Logistic Regression FAQ
Why can't I just fit a straight line to a 0/1 response?
Two reasons. Fitted values from a line run below 0 and above 1, which are impossible probabilities; and the variance of a 0/1 (Bernoulli) response is π(1−π), which changes with the mean rather than staying constant. Logistic regression fixes both by modelling the log-odds linearly, so fitted probabilities stay in (0,1) and the right variance is built in.
How do I interpret a logistic coefficient?
Exponentiate it: eβ is an odds ratio — the multiplicative change in the odds of the event per one-unit rise in the predictor. Say it as a sentence: 'the odds of [event] multiply by eβ.' Do not call it a change in probability; the probability effect is not constant because the logistic curve is S-shaped.
Wald or likelihood-ratio — which test should I trust?

◆ ◆ ◆ ◆

= WORK REQUIRED =
For each statement about the logistic regression FAQ, answer yes or no and quote the words that decide it: (a) A straight line fitted to a 0/1 response can give fitted values below 0 and above 1. (b) The variance of a 0/1 response stays constant as the mean changes. (c) The exponentiated coefficient can be described as a change in probability.

= Dataset entries =
◆ ◆ ◆ ◆

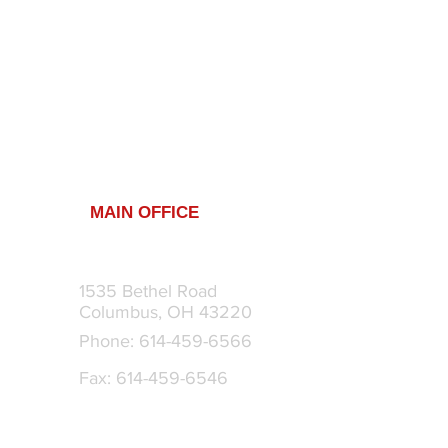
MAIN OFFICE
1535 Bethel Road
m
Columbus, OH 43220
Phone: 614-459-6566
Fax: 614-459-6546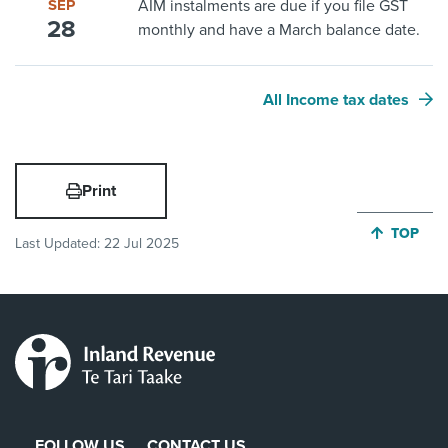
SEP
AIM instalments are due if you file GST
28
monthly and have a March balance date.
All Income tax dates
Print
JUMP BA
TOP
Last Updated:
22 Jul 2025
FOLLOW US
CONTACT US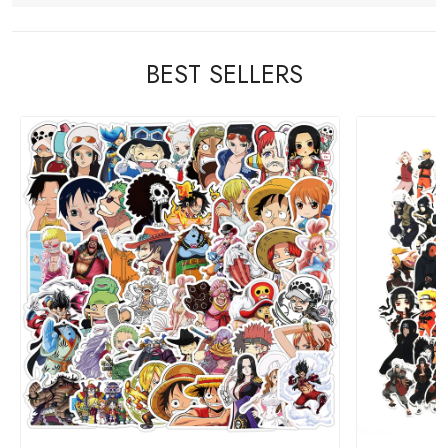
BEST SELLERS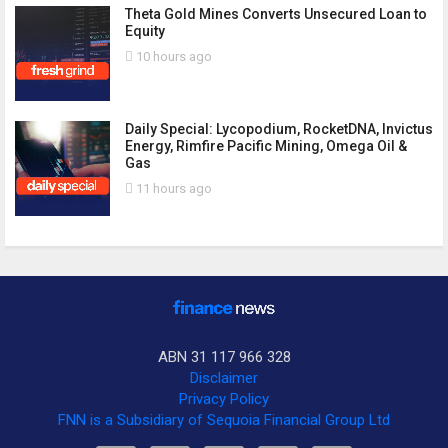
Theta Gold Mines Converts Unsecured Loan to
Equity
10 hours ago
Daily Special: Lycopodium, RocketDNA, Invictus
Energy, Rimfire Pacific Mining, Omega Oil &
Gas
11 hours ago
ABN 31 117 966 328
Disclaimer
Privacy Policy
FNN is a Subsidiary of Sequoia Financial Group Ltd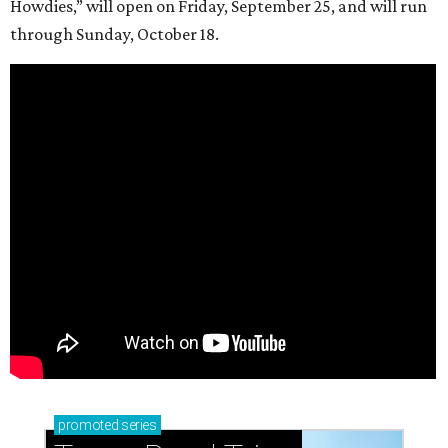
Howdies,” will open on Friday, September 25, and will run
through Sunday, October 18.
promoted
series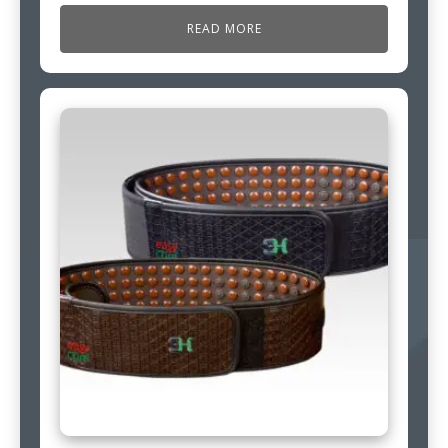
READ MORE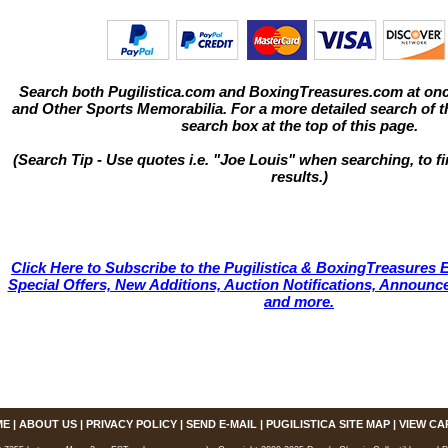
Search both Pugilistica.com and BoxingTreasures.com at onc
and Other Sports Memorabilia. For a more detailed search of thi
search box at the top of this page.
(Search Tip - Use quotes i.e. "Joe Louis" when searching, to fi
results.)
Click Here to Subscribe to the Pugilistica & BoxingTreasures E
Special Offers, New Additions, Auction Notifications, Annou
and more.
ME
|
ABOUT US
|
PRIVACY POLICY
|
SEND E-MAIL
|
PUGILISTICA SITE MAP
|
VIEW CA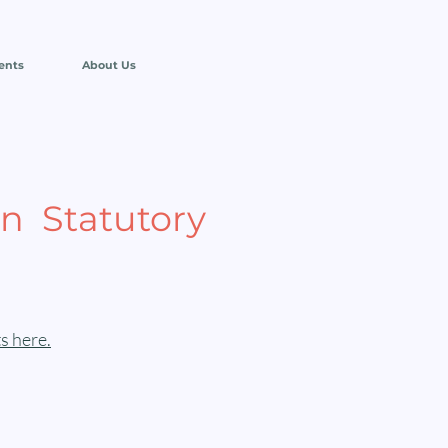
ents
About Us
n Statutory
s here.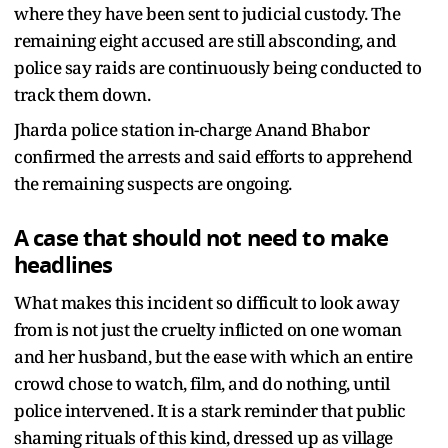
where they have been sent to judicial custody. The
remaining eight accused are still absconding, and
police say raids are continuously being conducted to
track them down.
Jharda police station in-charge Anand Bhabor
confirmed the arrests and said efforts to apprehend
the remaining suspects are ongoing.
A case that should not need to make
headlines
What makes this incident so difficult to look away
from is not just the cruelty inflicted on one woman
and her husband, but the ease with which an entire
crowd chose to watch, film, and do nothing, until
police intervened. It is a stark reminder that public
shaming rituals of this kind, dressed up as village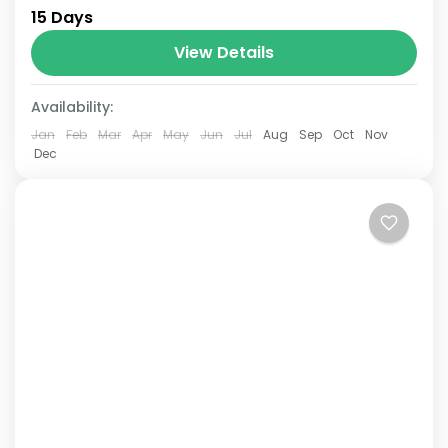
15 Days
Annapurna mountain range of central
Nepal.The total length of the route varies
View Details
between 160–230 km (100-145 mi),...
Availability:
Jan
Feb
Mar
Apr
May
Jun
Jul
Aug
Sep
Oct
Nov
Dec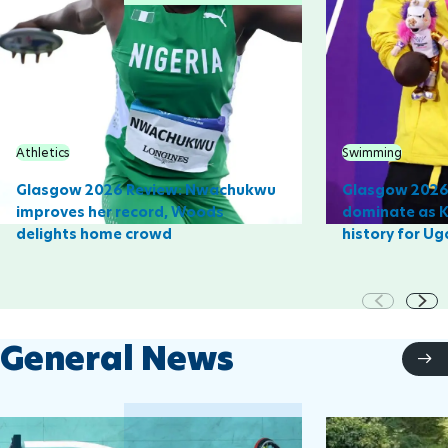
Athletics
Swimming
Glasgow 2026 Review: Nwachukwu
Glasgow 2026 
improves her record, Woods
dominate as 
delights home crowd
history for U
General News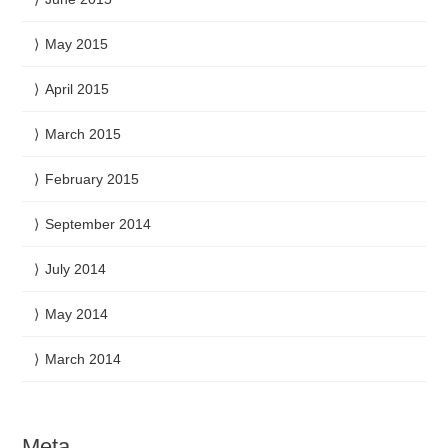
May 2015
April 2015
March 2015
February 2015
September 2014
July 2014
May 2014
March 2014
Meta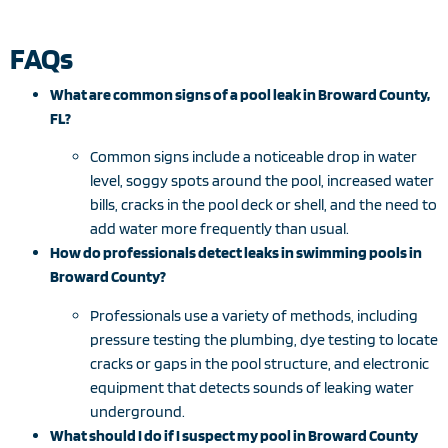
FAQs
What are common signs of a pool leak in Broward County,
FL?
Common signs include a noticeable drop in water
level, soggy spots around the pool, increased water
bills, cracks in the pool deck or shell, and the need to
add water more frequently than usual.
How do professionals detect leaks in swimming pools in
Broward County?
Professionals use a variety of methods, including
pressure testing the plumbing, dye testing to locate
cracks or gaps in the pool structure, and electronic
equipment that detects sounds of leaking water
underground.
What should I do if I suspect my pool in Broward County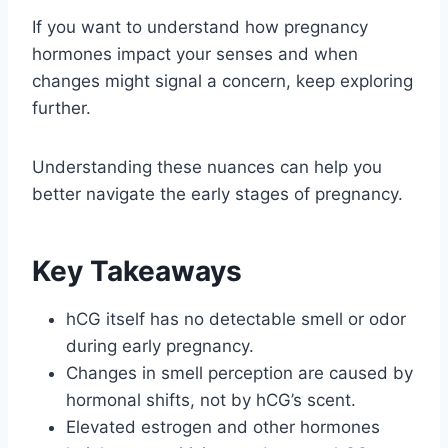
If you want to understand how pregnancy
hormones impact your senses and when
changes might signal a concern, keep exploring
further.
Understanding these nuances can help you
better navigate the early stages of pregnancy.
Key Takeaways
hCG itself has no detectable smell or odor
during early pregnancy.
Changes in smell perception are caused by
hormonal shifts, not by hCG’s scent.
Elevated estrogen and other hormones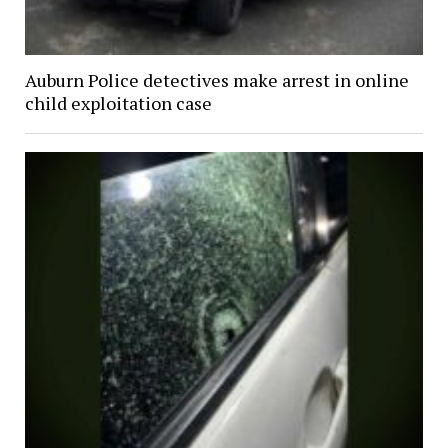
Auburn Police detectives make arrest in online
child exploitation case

◆ ◆ ◆ ◆

= ANSWER =
(a) Yes: "Fitted values from a line run below 0 and above 1, which are impossible probabilities"
(b) No: "which changes with the mean rather than staying constant"
(c) No: "Do not call it a change in probability"